● Data records:
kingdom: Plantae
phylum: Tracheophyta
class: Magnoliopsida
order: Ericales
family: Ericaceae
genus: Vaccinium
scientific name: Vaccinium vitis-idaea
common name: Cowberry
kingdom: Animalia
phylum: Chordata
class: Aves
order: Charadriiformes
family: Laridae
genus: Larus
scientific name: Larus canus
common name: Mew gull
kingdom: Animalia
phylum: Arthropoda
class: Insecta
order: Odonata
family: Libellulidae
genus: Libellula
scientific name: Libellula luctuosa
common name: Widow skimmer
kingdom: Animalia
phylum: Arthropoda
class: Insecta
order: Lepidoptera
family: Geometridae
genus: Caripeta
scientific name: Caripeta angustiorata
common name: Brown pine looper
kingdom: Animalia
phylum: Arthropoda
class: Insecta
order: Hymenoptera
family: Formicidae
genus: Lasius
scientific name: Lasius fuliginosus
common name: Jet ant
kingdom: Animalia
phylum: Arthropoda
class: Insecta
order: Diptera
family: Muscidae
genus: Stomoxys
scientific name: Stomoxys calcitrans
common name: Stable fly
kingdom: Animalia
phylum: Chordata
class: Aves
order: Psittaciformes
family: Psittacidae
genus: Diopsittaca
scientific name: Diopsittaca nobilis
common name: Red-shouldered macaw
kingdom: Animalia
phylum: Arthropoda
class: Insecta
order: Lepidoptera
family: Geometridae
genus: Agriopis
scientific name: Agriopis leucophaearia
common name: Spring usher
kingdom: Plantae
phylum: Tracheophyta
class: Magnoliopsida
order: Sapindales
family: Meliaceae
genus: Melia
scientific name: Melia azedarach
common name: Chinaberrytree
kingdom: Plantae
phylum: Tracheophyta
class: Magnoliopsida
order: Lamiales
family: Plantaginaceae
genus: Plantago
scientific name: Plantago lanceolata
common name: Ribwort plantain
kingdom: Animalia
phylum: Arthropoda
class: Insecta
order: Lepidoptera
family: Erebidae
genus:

● Requirements:
Rewrite all the lines of the entries above as one numbered list, leaving out any blank lines.

● The answer:
1. kingdom: Plantae
2. phylum: Tracheophyta
3. class: Magnoliopsida
4. order: Ericales
5. family: Ericaceae
6. genus: Vaccinium
7. scientific name: Vaccinium vitis-idaea
8. common name: Cowberry
9. kingdom: Animalia
10. phylum: Chordata
11. class: Aves
12. order: Charadriiformes
13. family: Laridae
14. genus: Larus
15. scientific name: Larus canus
16. common name: Mew gull
17. kingdom: Animalia
18. phylum: Arthropoda
19. class: Insecta
20. order: Odonata
21. family: Libellulidae
22. genus: Libellula
23. scientific name: Libellula luctuosa
24. common name: Widow skimmer
25. kingdom: Animalia
26. phylum: Arthropoda
27. class: Insecta
28. order: Lepidoptera
29. family: Geometridae
30. genus: Caripeta
31. scientific name: Caripeta angustiorata
32. common name: Brown pine looper
33. kingdom: Animalia
34. phylum: Arthropoda
35. class: Insecta
36. order: Hymenoptera
37. family: Formicidae
38. genus: Lasius
39. scientific name: Lasius fuliginosus
40. common name: Jet ant
41. kingdom: Animalia
42. phylum: Arthropoda
43. class: Insecta
44. order: Diptera
45. family: Muscidae
46. genus: Stomoxys
47. scientific name: Stomoxys calcitrans
48. common name: Stable fly
49. kingdom: Animalia
50. phylum: Chordata
51. class: Aves
52. order: Psittaciformes
53. family: Psittacidae
54. genus: Diopsittaca
55. scientific name: Diopsittaca nobilis
56. common name: Red-shouldered macaw
57. kingdom: Animalia
58. phylum: Arthropoda
59. class: Insecta
60. order: Lepidoptera
61. family: Geometridae
62. genus: Agriopis
63. scientific name: Agriopis leucophaearia
64. common name: Spring usher
65. kingdom: Plantae
66. phylum: Tracheophyta
67. class: Magnoliopsida
68. order: Sapindales
69. family: Meliaceae
70. genus: Melia
71. scientific name: Melia azedarach
72. common name: Chinaberrytree
73. kingdom: Plantae
74. phylum: Tracheophyta
75. class: Magnoliopsida
76. order: Lamiales
77. family: Plantaginaceae
78. genus: Plantago
79. scientific name: Plantago lanceolata
80. common name: Ribwort plantain
81. kingdom: Animalia
82. phylum: Arthropoda
83. class: Insecta
84. order: Lepidoptera
85. family: Erebidae
86. genus:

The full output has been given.